Air Contamination of Platinum-Group Metal-free Fuel Cell Cathodes with Atomically Dispersed Iron Active Sites

Abstract

In a wide variety of applications, proton exchange membrane (PEM) fuel cells must be tolerant to contaminants from the ambient air and the degradation of the system components. Previous work has demonstrated the effects of some of the most common air contaminants on platinum-group metal (PGM) cathode fuel cells. However, the results of air contamination on the degradation in a side-by-side comparison between PGM and PGM-free based cathode fuel cells has yet to be shown. Herein, we investigate the effects of air contamination by acetonitrile and sulfur dioxide (SO2) on operating PGM and PGM-free cathode fuel cells. This was done by monitoring the changes in current density at a constant voltage hold before, during, and after sulfur dioxide and acetonitrile contamination. In addition, air polarization curves, cyclic voltammetry, and electrochemical impedance spectroscopy characterized the overall contamination effects of each cell.

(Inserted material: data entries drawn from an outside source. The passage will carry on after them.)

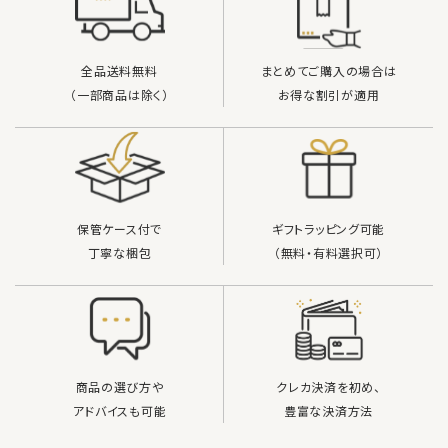
全品送料無料
まとめてご購入の場合は
（一部商品は除く）
お得な割引が適用
保管ケース付で
ギフトラッピング可能
丁寧な梱包
（無料・有料選択可）
商品の選び方や
クレカ決済を初め、
アドバイスも可能
豊富な決済方法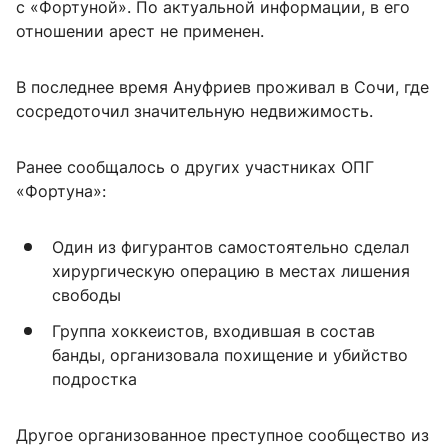
с «Фортуной». По актуальной информации, в его
отношении арест не применен.
В последнее время Ануфриев проживал в Сочи, где
сосредоточил значительную недвижимость.
Ранее сообщалось о других участниках ОПГ
«Фортуна»:
Один из фигурантов самостоятельно сделал
хирургическую операцию в местах лишения
свободы
Группа хоккеистов, входившая в состав
банды, организовала похищение и убийство
подростка
Другое организованное преступное сообщество из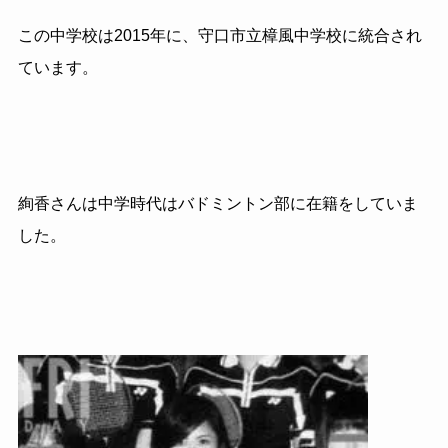
この中学校は2015年に、守口市立樟風中学校に統合され
ています。
絢香さんは中学時代はバドミントン部に在籍をしていま
した。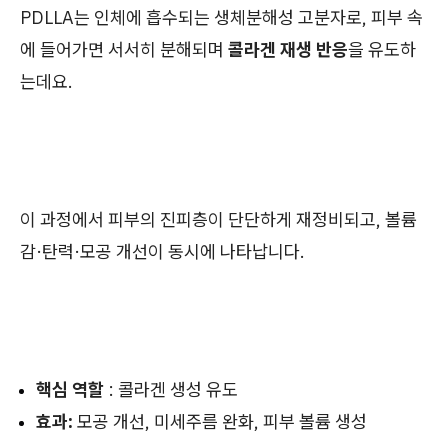
PDLLA는 인체에 흡수되는 생체분해성 고분자로, 피부 속
에 들어가면 서서히 분해되며
콜라겐 재생 반응
을 유도하
는데요.
이 과정에서 피부의 진피층이 단단하게 재정비되고, 볼륨
감·탄력·모공 개선이 동시에 나타납니다.
핵심 역할
: 콜라겐 생성 유도
효과:
모공 개선, 미세주름 완화, 피부 볼륨 생성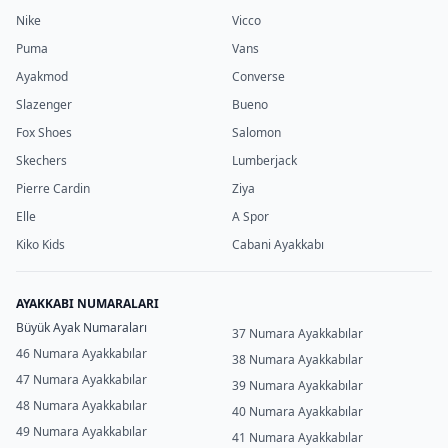
Nike
Vicco
Puma
Vans
Ayakmod
Converse
Slazenger
Bueno
Fox Shoes
Salomon
Skechers
Lumberjack
Pierre Cardin
Ziya
Elle
A Spor
Kiko Kids
Cabani Ayakkabı
AYAKKABI NUMARALARI
Büyük Ayak Numaraları
37 Numara Ayakkabılar
46 Numara Ayakkabılar
38 Numara Ayakkabılar
47 Numara Ayakkabılar
39 Numara Ayakkabılar
48 Numara Ayakkabılar
40 Numara Ayakkabılar
49 Numara Ayakkabılar
41 Numara Ayakkabılar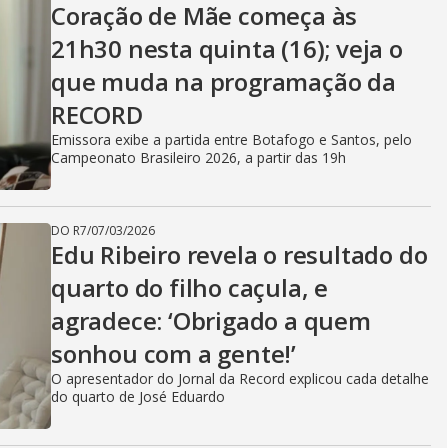
Coração de Mãe começa às
21h30 nesta quinta (16); veja o
que muda na programação da
RECORD
Emissora exibe a partida entre Botafogo e Santos, pelo
Campeonato Brasileiro 2026, a partir das 19h
DO R7
/
07/03/2026
Edu Ribeiro revela o resultado do
quarto do filho caçula, e
agradece: ‘Obrigado a quem
sonhou com a gente!’
O apresentador do Jornal da Record explicou cada detalhe
do quarto de José Eduardo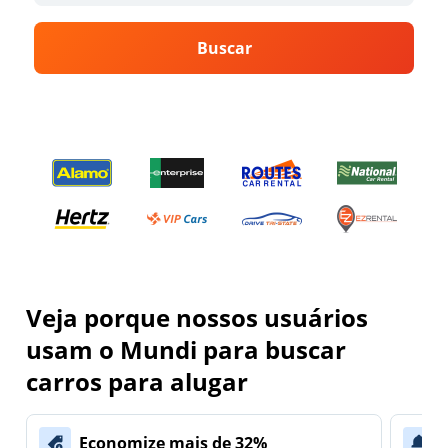
Buscar
Veja porque nossos usuários
usam o Mundi para buscar
carros para alugar
Economize mais de 32%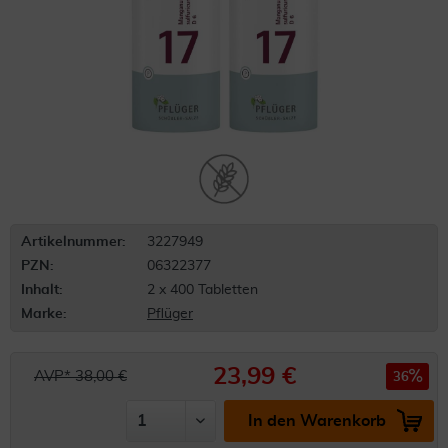
Artikelnummer:
3227949
PZN:
06322377
Inhalt:
2 x 400 Tabletten
Marke:
Pflüger
23,99 €
AVP* 38,00 €
36
In den Warenkorb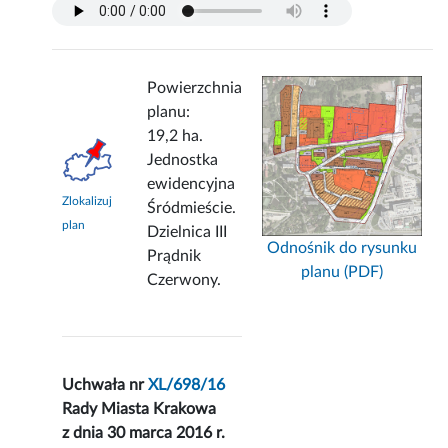
Powierzchnia
planu:
19,2 ha.
Jednostka
ewidencyjna
Zlokalizuj
Śródmieście.
plan
Dzielnica III
Odnośnik do rysunku
Prądnik
planu (PDF)
Czerwony.
Uchwała nr
XL/698/16
Rady Miasta Krakowa
z dnia 30 marca 2016 r.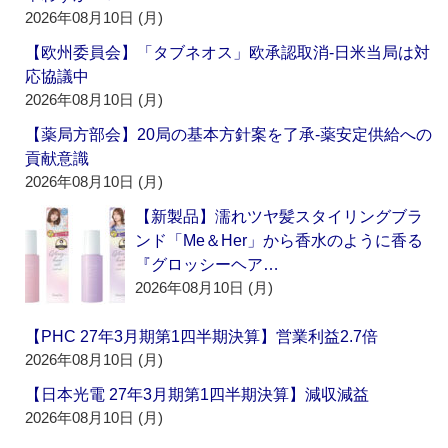
2026年08月10日 (月)
【欧州委員会】「タブネオス」欧承認取消‐日米当局は対
応協議中
2026年08月10日 (月)
【薬局方部会】20局の基本方針案を了承‐薬安定供給への
貢献意識
2026年08月10日 (月)
【新製品】濡れツヤ髪スタイリングブラ
ンド「Me＆Her」から香水のように香る
『グロッシーヘア…
2026年08月10日 (月)
【PHC 27年3月期第1四半期決算】営業利益2.7倍
2026年08月10日 (月)
【日本光電 27年3月期第1四半期決算】減収減益
2026年08月10日 (月)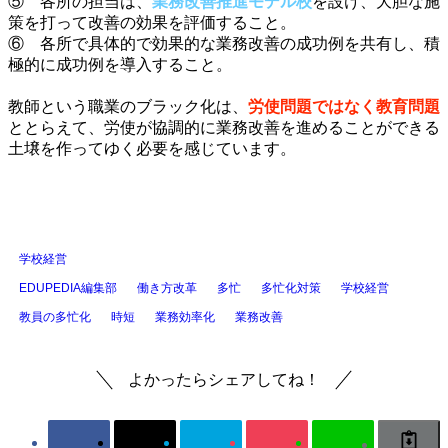
⑤ 各所の担当は、
業務改善推進モデル校
を設け、大胆な施
策を打って改善の効果を評価すること。
⑥ 各所で具体的で効果的な業務改善の成功例を共有し、積
極的に成功例を導入すること。
・
教師という職業のブラック化は、
労使問題ではなく教育問題
ととらえて、労使が協調的に業務改善を進めることができる
土壌を作ってゆく必要を感じています。
・
学校経営
EDUPEDIA編集部
働き方改革
多忙
多忙化対策
学校経営
教員の多忙化
時短
業務効率化
業務改善
よかったらシェアしてね！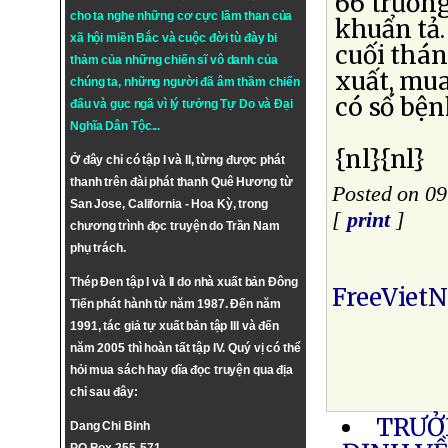
66 trường
cho ta nghe những cơ cực lầm than của
khuẩn tả.
xã hội miền Bắc và cuộc đời tù đày bi
cuối thán
thảm của những chiến sĩ vô danh của
xuất, mua
chúng ta, những người đã âm thầm chiến
có số bệ
đấu và gục ngã vì lý tưởng
Tự Do
và
Đại
Nghĩa Dân Tộc
...
{nl}{nl}
Ở đây chỉ có tập I và II, từng được phát
thanh trên đài phát thanh Quê Hương từ
Posted on 09
San Jose, California - Hoa Kỳ, trong
[
print
]
chương trình đọc truyện do Trần Nam
phụ trách.
Thép Đen tập I và II do nhà xuất bản Đông
FreeViet
Tiến phát hành từ năm 1987. Đến năm
1991, tác giả tự xuất bản tập III và đến
năm 2005 thì hoàn tất tập IV. Quý vị có thể
hỏi mua sách hay dĩa đọc truyện qua địa
chỉ sau đây:
TRƯỞ
Dang Chi Binh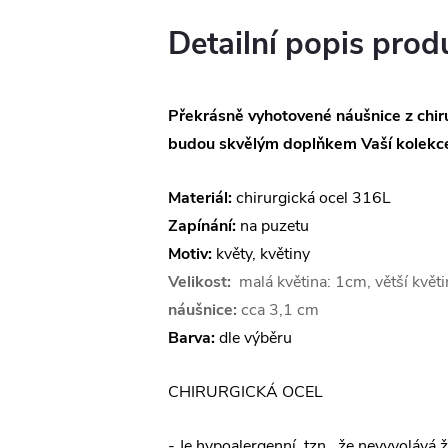
Detailní popis prod
Překrásně vyhotovené náušnice z chiru
budou skvělým doplňkem Vaší kolekce
Materiál:
chirurgická ocel 316L
Zapínání:
na puzetu
Motiv:
květy, květiny
Velikost:
malá květina: 1cm, větší květ
náušnice:
cca 3,1 cm
Barva:
dle výběru
CHIRURGICKÁ OCEL
- Je hypoalergenní, tzn., že nevyvolává 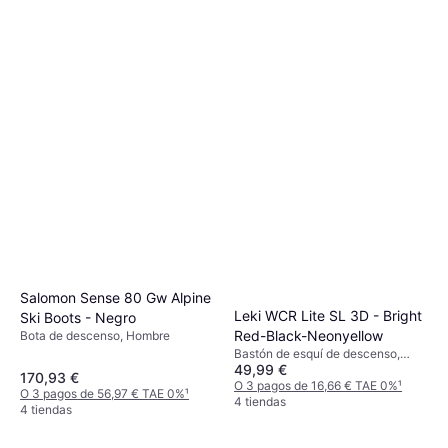
Salomon Sense 80 Gw Alpine
Leki WCR Lite SL 3D - Bright
Ski Boots - Negro
Red-Black-Neonyellow
Bota de descenso, Hombre
Bastón de esquí de descenso,
49,99 €
Unisexo
170,93 €
O 3 pagos de 16,66 € TAE 0%
¹
O 3 pagos de 56,97 € TAE 0%
¹
4 tiendas
4 tiendas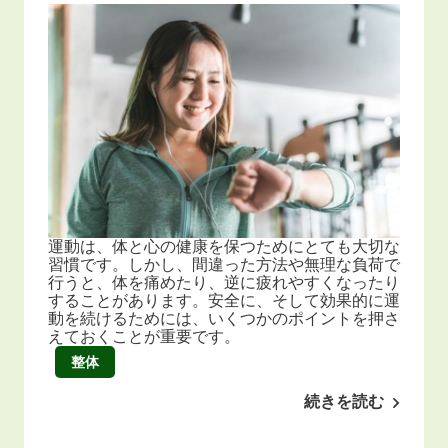
運動は、体と心の健康を保つためにとても大切な
習慣です。しかし、間違った方法や無理な負荷で
行うと、体を痛めたり、逆に疲れやすくなったり
することがあります。安全に、そして効果的に運
動を続けるためには、いくつかのポイントを押さ
えておくことが重要です。
整体
続きを読む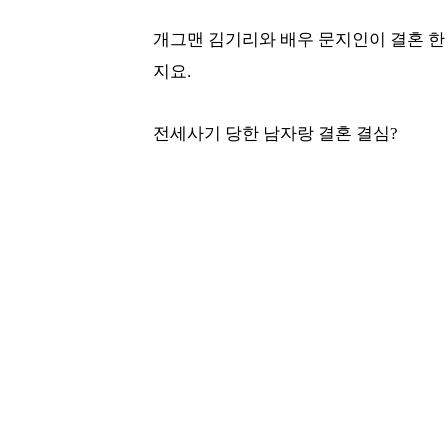
개그맨 김기리와 배우 문지인이 결혼 한
지요.
전세사기 당한 남자랑 결혼 결심?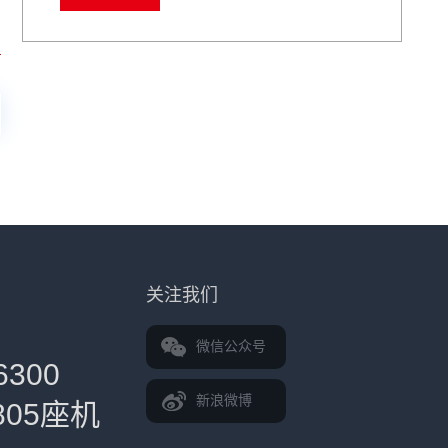
8 - 标定板的工作原理
9 - halcon圆点标定板
10 - 为什么需要激光雷达标定板？
11 - 什么是光学掩模板？
关注我们
微信公众号
6300
新浪微博
5805座机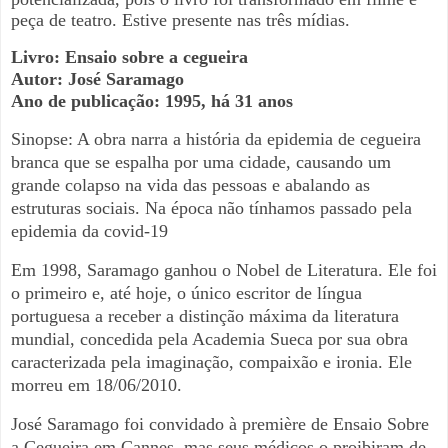
peça de teatro. Estive presente nas três mídias.
Livro: Ensaio sobre a cegueira
Autor: José Saramago
Ano de publicação: 1995, há 31 anos
Sinopse: A obra narra a história da epidemia de cegueira
branca que se espalha por uma cidade, causando um
grande colapso na vida das pessoas e abalando as
estruturas sociais. Na época não tínhamos passado pela
epidemia da covid-19
Em 1998, Saramago ganhou o Nobel de Literatura. Ele foi
o primeiro e, até hoje, o único escritor de língua
portuguesa a receber a distinção máxima da literatura
mundial, concedida pela Academia Sueca por sua obra
caracterizada pela imaginação, compaixão e ironia. Ele
morreu em 18/06/2010.
José Saramago foi convidado à première de Ensaio Sobre
a Cegueira em Cannes, mas seus médicos o proibiram de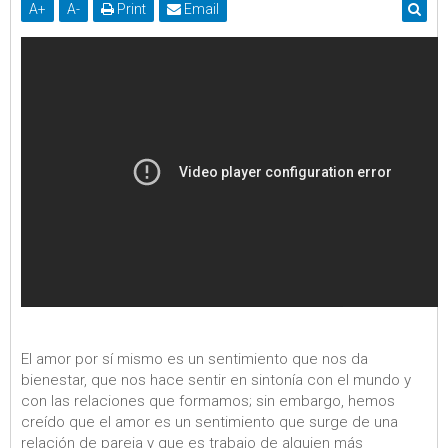
A
+
A
-
Print
Email
El amor por sí mismo es un sentimiento que nos da
bienestar, que nos hace sentir en sintonía con el mundo y
con las relaciones que formamos; sin embargo, hemos
creído que el amor es un sentimiento que surge de una
relación de pareja y que es trabajo de alguien más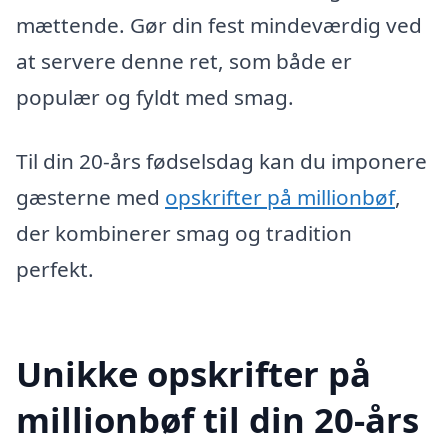
mættende. Gør din fest mindeværdig ved
at servere denne ret, som både er
populær og fyldt med smag.
Til din 20-års fødselsdag kan du imponere
gæsterne med
opskrifter på millionbøf
,
der kombinerer smag og tradition
perfekt.
Unikke opskrifter på
millionbøf til din 20-års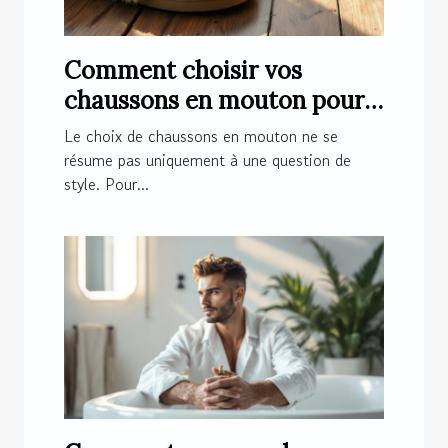
Comment choisir vos
chaussons en mouton pour
un confort optimal ?
Le choix de chaussons en mouton ne se
résume pas uniquement à une question de
style. Pour...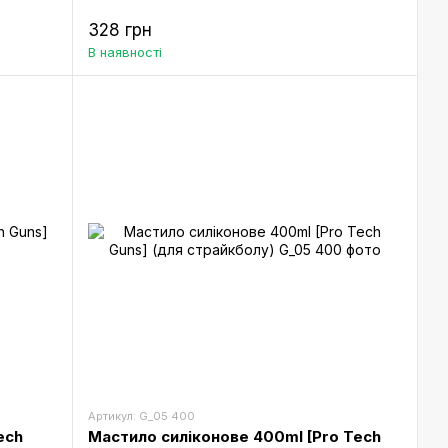
328 грн
В наявності
Артикул: G_05 400
ech
Мастило силіконове 400ml [Pro Tech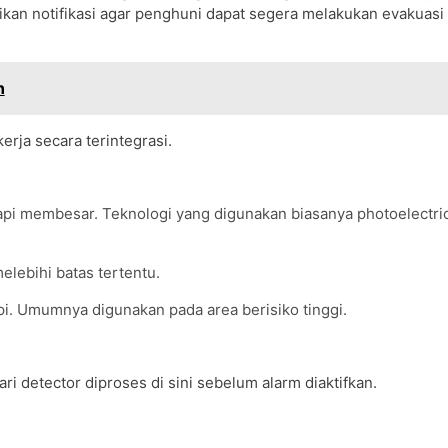
kan notifikasi agar penghuni dapat segera melakukan evakuasi
n
rja secara terintegrasi.
api membesar. Teknologi yang digunakan biasanya photoelectric
elebihi batas tertentu.
api. Umumnya digunakan pada area berisiko tinggi.
ri detector diproses di sini sebelum alarm diaktifkan.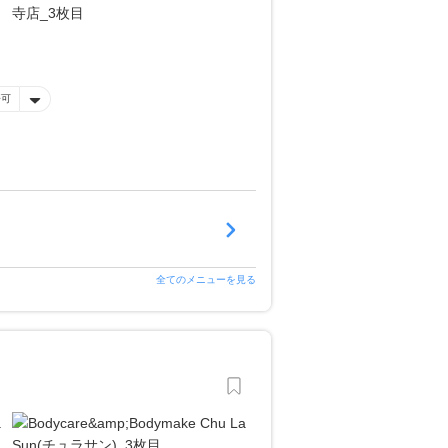
済可
全てのメニューを見る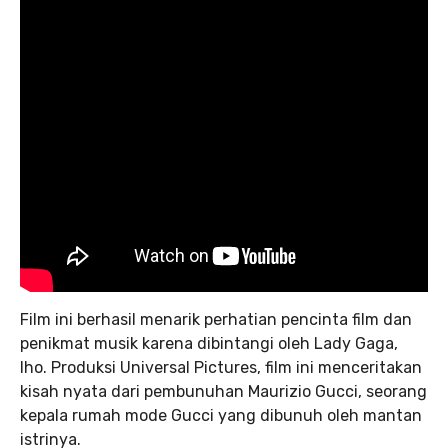
Film ini berhasil menarik perhatian pencinta film dan
penikmat musik karena dibintangi oleh Lady Gaga,
lho. Produksi Universal Pictures, film ini menceritakan
kisah nyata dari pembunuhan Maurizio Gucci, seorang
kepala rumah mode Gucci yang dibunuh oleh mantan
istrinya.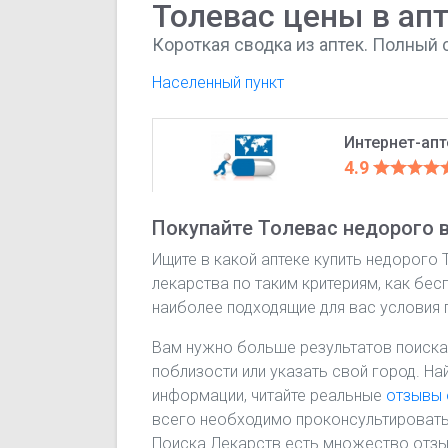
Толевас цены в ап
Короткая сводка из аптек. Полный 
Населенный пункт
Интернет-ап
4.9
Покупайте Толевас недорого в
Ищите в какой аптеке купить недорого
лекарства по таким критериям, как бес
наиболее подходящие для вас условия 
Вам нужно больше результатов поиска
поблизости или указать свой город. На
информации, читайте реальные
отзывы 
всего необходимо проконсультировать
Поиска Лекарств есть множество отзыв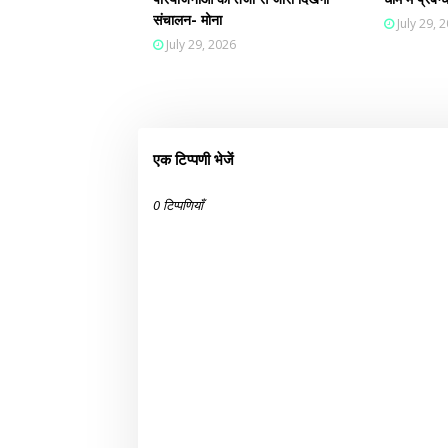
संचालन- मोना
July 29, 
July 29, 2026
एक टिप्पणी भेजें
0 टिप्पणियाँ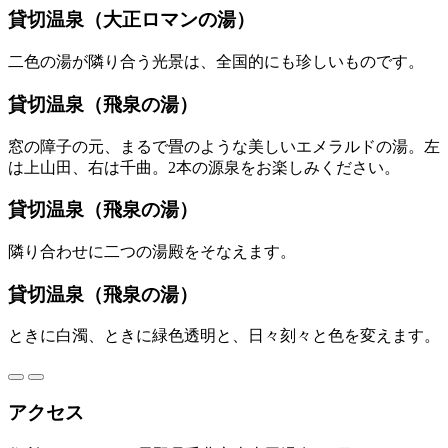
貸切温泉（大正ロマンの湯）
二色の湯が隣り合う光景は、全国的にも珍しいものです。
貸切温泉（飛泉の湯）
窓の障子の元、まるで畳のような美しいエメラルドの湯。左
は上山田、右は千曲。2本の源泉をお楽しみください。
貸切温泉（飛泉の湯）
隣り合わせに二つの湯殿をそなえます。
貸切温泉（飛泉の湯）
ときに白濁、ときに緑色透明と、日々刻々と色を変えます。
アクセス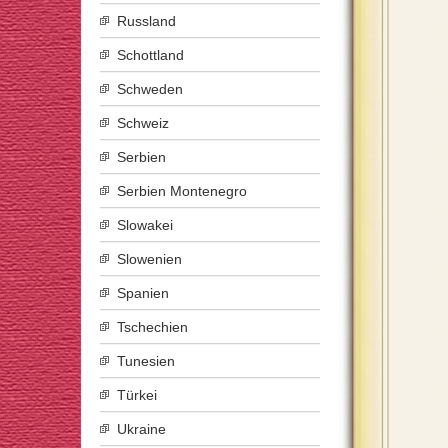
Russland
Schottland
Schweden
Schweiz
Serbien
Serbien Montenegro
Slowakei
Slowenien
Spanien
Tschechien
Tunesien
Türkei
Ukraine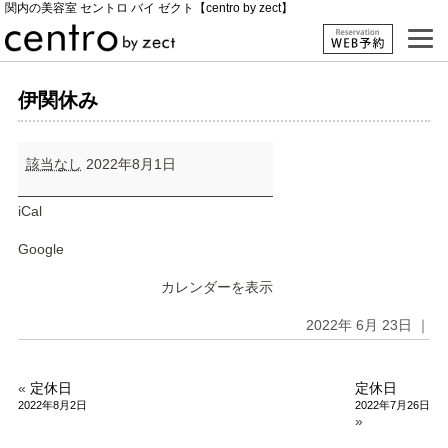
関内の美容室 セントロ バイ ゼクト【centro by zect】
伊関休み
伊
該当なし
2022年8月1日
関
休
み
iCal
Google
カレンダーを表示
2022年 6月 23日 ｜
«
定休日
定休日
2022年8月2日
2022年7月26日
»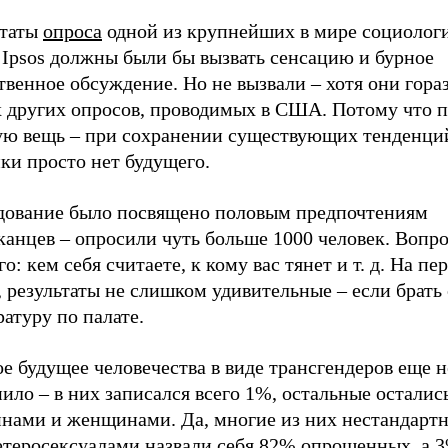
ьтаты
опроса
одной из крупнейших в мире социолог
 Ipsos должны были бы вызвать сенсацию и бурное
венное обсуждение. Но не вызвали – хотя они гора
 других опросов, проводимых в США. Потому что 
ую вещь – при сохранении существующих тенденци
ки просто нет будущего.
дование было посвящено половым предпочтениям
канцев – опросили чуть больше 1000 человек. Вопр
о: кем себя считаете, к кому вас тянет и т. д. На пе
, результаты не слишком удивительные – если брат
атуру по палате.
е будущее человечества в виде трансгендеров еще н
ило – в них записался всего 1%, остальные осталис
нами и женщинами. Да, многие из них нестандарт
гетеросексуалами назвали себя 82% опрошенных, а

It is found that acetonitrile at 20 ppm and SO2 at 4.6 ppm do not result in any additional degradation in iron (Fe)-metal–organic framework (MOF) derived cathode fuel cells during operation, while current density losses greater than 70% are seen in platinum (Pt)-based cathode fuel cells. This tolerance to contaminants is an often-overlooked advantage of PGM-free catalyst cathode fuel cells, which suffered no additional degradation due to the introduction of air contaminants in this study.